Live Up to the Name of Christian
Many of those to whom St. Francis Xavier ministered were being evangelized for the first time. However, the zealous missionary also traveled in regions colonized by the Portuguese where much of the population proclaimed themselves to be Christian, while their conduct proclaimed the opposite. In these regions, Xavier promoted the three theological virtues—faith, hope, and charity—as sure guides for daily conduct. He also suggested that daily recitation of the Ten Commandments would keep the faithful from going too far astray.
Reflect and Pray: When you find yourself in a period of spiritual complacency start making a nightly act of contrition using the ten commandments as a guide for examining your conscience. Reflect on missed opportunities to act in faith, hope, and charity and contemplate where you can start incorporating those virtues in the next day. Xavier also suggested a morning prescription to these Christian communities you can incorporate into your morning routine: “The moment you awake, therefore, sign yourself on the forehead and the breast, and pronounce at the same time the solemn invocation of the Holy Trinity, with the deepest reverence of a devout mind, so to adore God the Father, Son, and Holy Ghost, One Eternal Almighty God Infinite in goodness.” And finally, Xavier proposed that Christians reflect on three acts they hope to make that day that would be “especially due to God and pleasing to him.”
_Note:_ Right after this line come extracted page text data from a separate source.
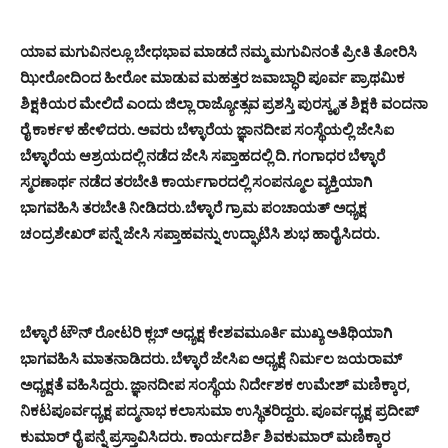
ಯಾವ ಮಗುವಿನಲ್ಲೂ ಬೇಧಭಾವ ಮಾಡದೆ ನಮ್ಮ ಮಗುವಿನಂತೆ ಪ್ರೀತಿ ತೋರಿಸಿ
ಝೀರೋದಿಂದ ಹೀರೋ ಮಾಡುವ ಮಹತ್ತರ ಜವಾಬ್ಧಾರಿ ಪೂರ್ವ ಪ್ರಾಥಮಿಕ
ಶಿಕ್ಷಕಿಯರ ಮೇಲಿದೆ ಎಂದು ಜಿಲ್ಲಾ ರಾಜ್ಯೋತ್ಸವ ಪ್ರಶಸ್ತಿ ಪುರಸ್ಕೃತ ಶಿಕ್ಷಕಿ ವಂದನಾ
ರೈ ಕಾರ್ಕಳ ಹೇಳಿದರು. ಅವರು ಬೆಳ್ಳಾರೆಯ ಜ್ಞಾನದೀಪ ಸಂಸ್ಥೆಯಲ್ಲಿ ಜೇಸಿಐ
ಬೆಳ್ಳಾರೆಯ ಆಶ್ರಯದಲ್ಲಿ ನಡೆದ ಜೇಸಿ ಸಪ್ತಾಹದಲ್ಲಿ ದಿ. ಗಂಗಾಧರ ಬೆಳ್ಳಾರೆ
ಸ್ಮರಣಾರ್ಥ ನಡೆದ ತರಬೇತಿ ಕಾರ್ಯಗಾರದಲ್ಲಿ ಸಂಪನ್ಮೂಲ ವ್ಯಕ್ತಿಯಾಗಿ
ಭಾಗವಹಿಸಿ ತರಬೇತಿ ನೀಡಿದರು.ಬೆಳ್ಳಾರೆ ಗ್ರಾಮ ಪಂಚಾಯತ್ ಅಧ್ಯಕ್ಷ
ಚಂದ್ರಶೇಖರ್ ಪನ್ನೆ ಜೇಸಿ ಸಪ್ತಾಹವನ್ನು ಉದ್ಘಾಟಿಸಿ ಶುಭ ಹಾರೈಸಿದರು.
ಬೆಳ್ಳಾರೆ ಟೌನ್ ರೋಟರಿ ಕ್ಲಬ್ ಅಧ್ಯಕ್ಷ ಕೇಶವಮೂರ್ತಿ ಮುಖ್ಯ ಅತಿಥಿಯಾಗಿ
ಭಾಗವಹಿಸಿ ಮಾತನಾಡಿದರು. ಬೆಳ್ಳಾರೆ ಜೇಸಿಐ ಅಧ್ಯಕ್ಷೆ ನಿರ್ಮಲ ಜಯರಾಮ್
ಅಧ್ಯಕ್ಷತೆ ವಹಿಸಿದ್ದರು. ಜ್ಞಾನದೀಪ ಸಂಸ್ಥೆಯ ನಿರ್ದೇಶಕ ಉಮೇಶ್ ಮಣಿಕ್ಕಾರ,
ನಿಕಟಪೂರ್ವಧ್ಯಕ್ಷ ಪದ್ಮನಾಭ ಕಲಾಸುಮಾ ಉಸ್ಥಿತರಿದ್ದರು. ಪೂರ್ವಧ್ಯಕ್ಷ ಪ್ರದೀಪ್
ಕುಮಾರ್ ರೈ ಪನ್ನೆ ಪ್ರಸ್ತಾವಿಸಿದರು. ಕಾರ್ಯದರ್ಶಿ ಶಿವಕುಮಾರ್ ಮಣಿಕ್ಕಾರ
Centuries ago, St. Francis Xavier wrote St. Ignatius, “I have not stopped since the day I arrived.” This is still true. A relic of the saint—the “arm that baptized thousands”—is preserved in Goa, India. It attracts tens of thousands of pilgrims each year, silently reminding every visitor, “The lovers of the Cross of our Lord Christ consider a life of trials a blessed life. For can there be a more cruel death than to live without Jesus Christ after having once known Him, or to forsake Him for the sake of following our own desires? I assure you, dear friends, no cross is to be compared to such a cross as that.”